Description: The performance liquid propellant engines can be significantly improved by increasing both combustion temperature and pressure and reducing engine weight. State of the art Bi-propellant engines are metallic; the highest temperature combustion chambers are made of iridium/rhenium metals. Utilizing carbon-carbon composites for thrust chamber structures can reduce component weight by as much as 90%. Unfortunately carbon composites suffer from unacceptably high oxidation rates. Lining carbon-carbon chambers with a thin layer of iridium or iridium/rhenium is an innovative way to provide the oxidation barrier necessary to enable the use of carbon-carbon composites. This proposal evaluates using metal-lined carbon-carbon to produce high pressure, light weight thrust chambers.

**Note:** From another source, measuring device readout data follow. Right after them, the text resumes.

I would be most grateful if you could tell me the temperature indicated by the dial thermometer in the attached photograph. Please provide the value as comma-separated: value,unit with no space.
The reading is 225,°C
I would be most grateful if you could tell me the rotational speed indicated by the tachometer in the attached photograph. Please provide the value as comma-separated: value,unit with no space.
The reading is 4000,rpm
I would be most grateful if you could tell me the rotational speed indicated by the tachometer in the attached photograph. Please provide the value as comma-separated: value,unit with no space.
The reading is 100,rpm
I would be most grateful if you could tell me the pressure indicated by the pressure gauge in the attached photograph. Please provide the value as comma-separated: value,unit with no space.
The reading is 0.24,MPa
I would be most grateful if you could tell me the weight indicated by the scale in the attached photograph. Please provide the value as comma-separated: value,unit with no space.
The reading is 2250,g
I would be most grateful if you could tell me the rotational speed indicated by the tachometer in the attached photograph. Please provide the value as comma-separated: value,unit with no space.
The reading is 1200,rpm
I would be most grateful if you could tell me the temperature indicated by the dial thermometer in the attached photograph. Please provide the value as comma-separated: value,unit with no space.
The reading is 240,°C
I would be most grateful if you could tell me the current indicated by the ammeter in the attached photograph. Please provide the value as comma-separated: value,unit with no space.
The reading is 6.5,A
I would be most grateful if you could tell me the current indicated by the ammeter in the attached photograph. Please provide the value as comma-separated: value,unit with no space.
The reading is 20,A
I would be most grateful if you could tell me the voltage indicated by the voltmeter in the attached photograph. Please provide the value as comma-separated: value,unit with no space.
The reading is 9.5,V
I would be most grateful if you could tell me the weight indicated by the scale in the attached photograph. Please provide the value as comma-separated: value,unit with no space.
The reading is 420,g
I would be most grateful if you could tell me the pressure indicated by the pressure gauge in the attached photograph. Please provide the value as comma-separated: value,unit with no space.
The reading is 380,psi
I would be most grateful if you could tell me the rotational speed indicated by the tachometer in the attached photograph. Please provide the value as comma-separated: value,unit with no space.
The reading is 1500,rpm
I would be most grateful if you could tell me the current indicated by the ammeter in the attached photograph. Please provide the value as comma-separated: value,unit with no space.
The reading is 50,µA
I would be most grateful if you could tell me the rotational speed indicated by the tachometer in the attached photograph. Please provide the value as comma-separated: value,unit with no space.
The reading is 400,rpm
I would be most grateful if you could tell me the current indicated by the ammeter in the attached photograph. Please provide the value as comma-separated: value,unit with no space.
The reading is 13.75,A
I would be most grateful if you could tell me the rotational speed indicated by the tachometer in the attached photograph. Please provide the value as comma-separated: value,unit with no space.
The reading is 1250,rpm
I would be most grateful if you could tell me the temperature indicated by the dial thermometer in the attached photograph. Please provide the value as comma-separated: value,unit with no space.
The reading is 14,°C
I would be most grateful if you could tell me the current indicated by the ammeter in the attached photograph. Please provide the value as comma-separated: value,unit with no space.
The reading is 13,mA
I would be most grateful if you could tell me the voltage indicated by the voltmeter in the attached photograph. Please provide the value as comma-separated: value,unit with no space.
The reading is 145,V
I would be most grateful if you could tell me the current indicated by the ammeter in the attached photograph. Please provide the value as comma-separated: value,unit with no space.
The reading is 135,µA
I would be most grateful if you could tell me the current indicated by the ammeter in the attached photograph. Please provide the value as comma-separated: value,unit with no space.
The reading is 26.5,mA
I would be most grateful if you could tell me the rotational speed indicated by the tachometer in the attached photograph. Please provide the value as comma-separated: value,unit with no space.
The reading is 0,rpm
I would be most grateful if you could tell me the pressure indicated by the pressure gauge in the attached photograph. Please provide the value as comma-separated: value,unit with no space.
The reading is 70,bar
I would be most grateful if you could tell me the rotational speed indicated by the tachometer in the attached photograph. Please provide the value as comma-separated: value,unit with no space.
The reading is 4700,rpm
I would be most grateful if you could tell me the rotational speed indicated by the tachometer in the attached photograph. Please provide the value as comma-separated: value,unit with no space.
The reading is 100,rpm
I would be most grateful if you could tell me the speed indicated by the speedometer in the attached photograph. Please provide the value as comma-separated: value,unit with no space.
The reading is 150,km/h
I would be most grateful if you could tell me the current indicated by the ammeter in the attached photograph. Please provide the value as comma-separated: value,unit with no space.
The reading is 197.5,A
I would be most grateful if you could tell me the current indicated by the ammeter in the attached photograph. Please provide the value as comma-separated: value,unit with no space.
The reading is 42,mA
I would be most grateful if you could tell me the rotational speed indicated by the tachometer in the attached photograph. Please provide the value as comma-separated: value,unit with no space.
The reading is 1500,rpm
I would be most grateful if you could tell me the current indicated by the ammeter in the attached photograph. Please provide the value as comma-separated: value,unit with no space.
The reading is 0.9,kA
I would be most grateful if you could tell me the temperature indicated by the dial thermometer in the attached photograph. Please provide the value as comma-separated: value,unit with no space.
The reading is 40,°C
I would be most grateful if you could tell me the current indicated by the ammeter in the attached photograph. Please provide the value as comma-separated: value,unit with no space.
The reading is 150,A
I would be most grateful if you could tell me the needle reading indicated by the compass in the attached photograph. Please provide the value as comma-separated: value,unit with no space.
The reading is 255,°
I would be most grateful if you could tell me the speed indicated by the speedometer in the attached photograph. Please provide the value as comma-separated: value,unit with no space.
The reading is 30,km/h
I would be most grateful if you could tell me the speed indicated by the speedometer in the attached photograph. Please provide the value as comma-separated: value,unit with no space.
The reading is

Benefits: Rocket nozzles for satellites and military. Metal lined carbon composite technology has applications for crucibles, heat pipes, propulsion subcomponents, x-ray targets, sputtering targets, turbines, rotors, furnaces, power generation

Mars Ascent Vehicle, Altair Ascent Module, reaction control systems, in-space propulsion, attitude control, orbit maintenance, repositioning of satellites/spacecraft, and descent/ascent engines, nuclear power/propulsion, microgravity containment crucibles and cartridges.